═════ DATA BELOW ═════
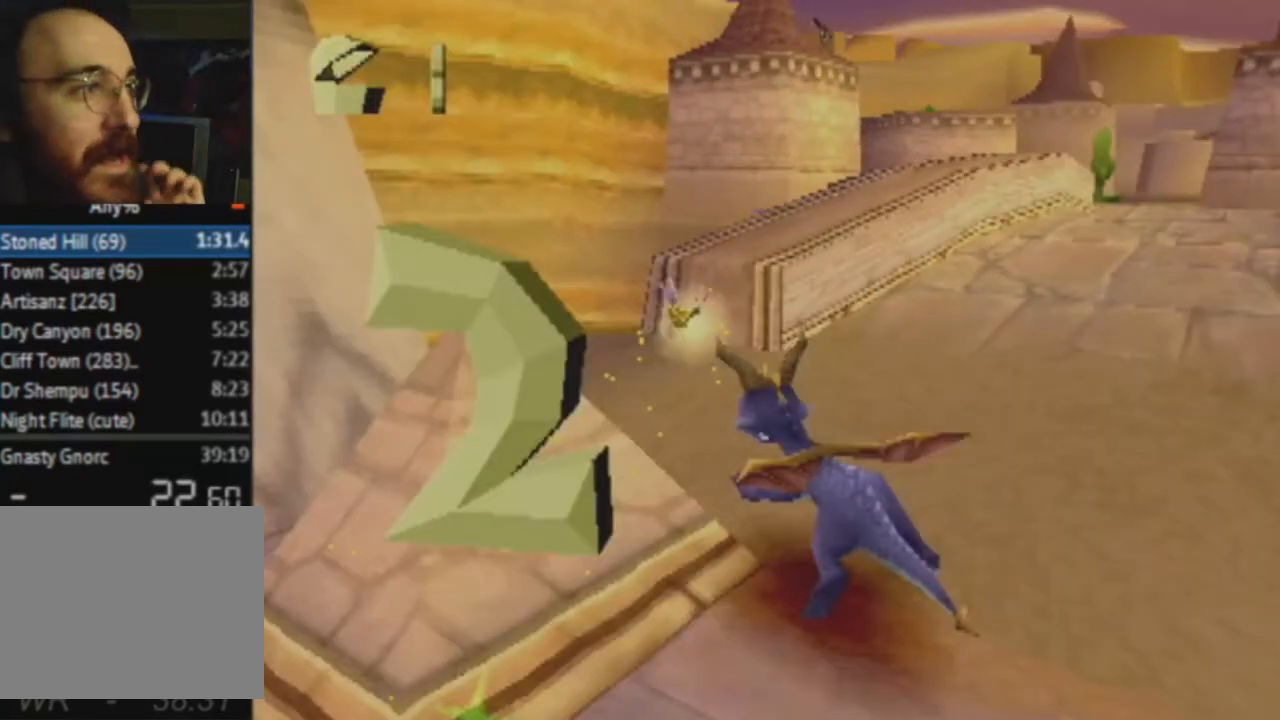
{"buttons": ["SQUARE"], "left_stick": "left", "right_stick": "center", "events": []}
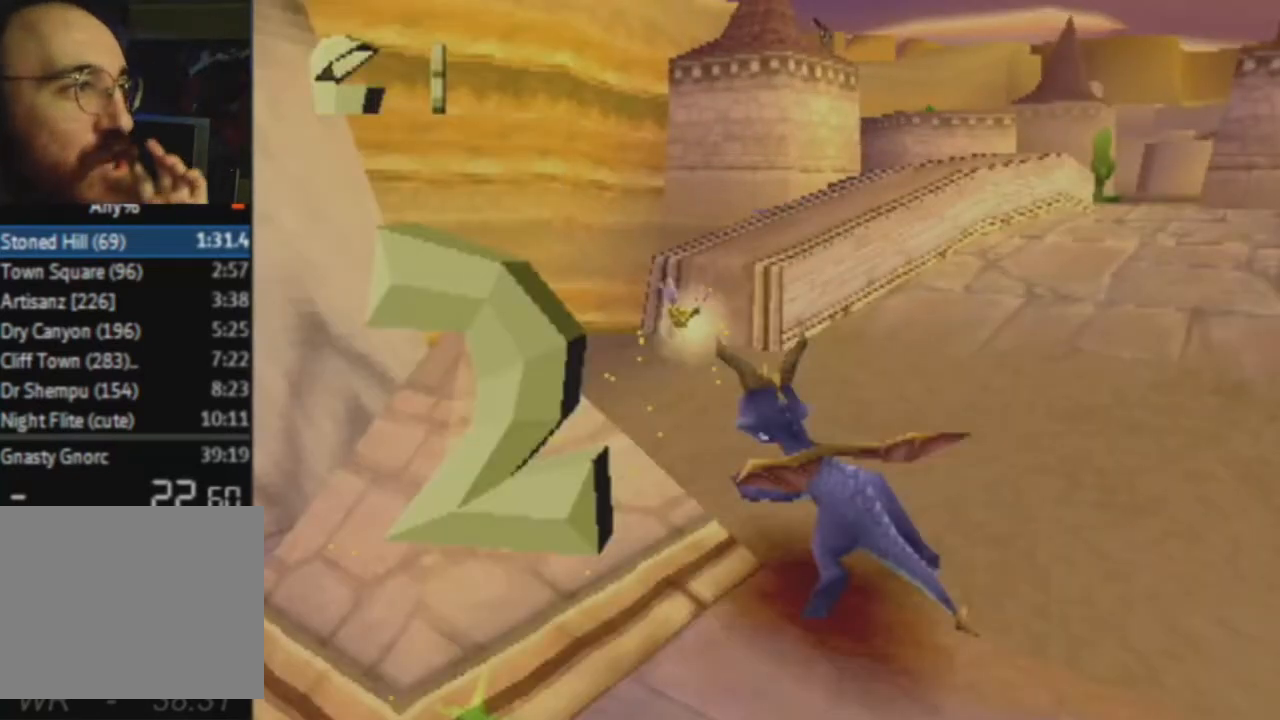
{"buttons": ["SQUARE"], "left_stick": "left", "right_stick": "center", "events": []}
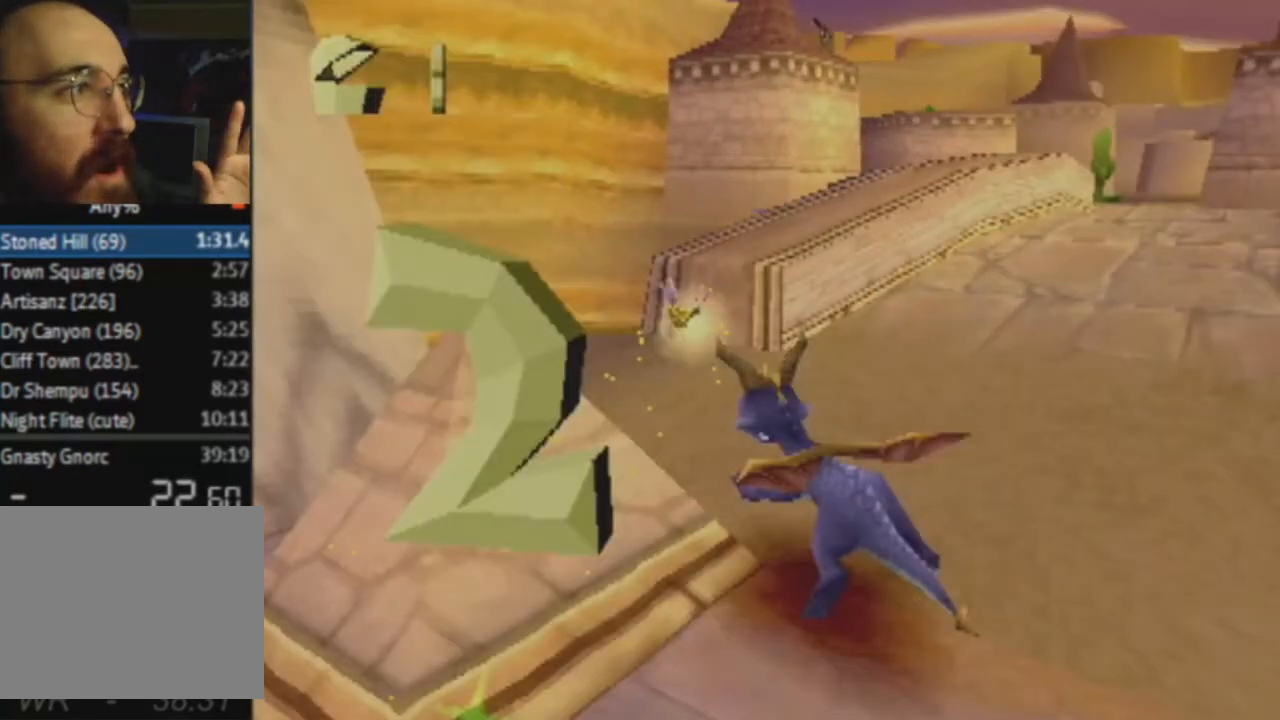
{"buttons": ["SQUARE"], "left_stick": "left", "right_stick": "center", "events": []}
═════
■ **EXERCISE DETAILS**
Give back the material above exactly as it appears, minus any picture.

■ **ANSWER AREA**
{"buttons": ["SQUARE"], "left_stick": "left", "right_stick": "center", "events": []}
{"buttons": ["SQUARE"], "left_stick": "left", "right_stick": "center", "events": []}
{"buttons": ["SQUARE"], "left_stick": "left", "right_stick": "center", "events": []}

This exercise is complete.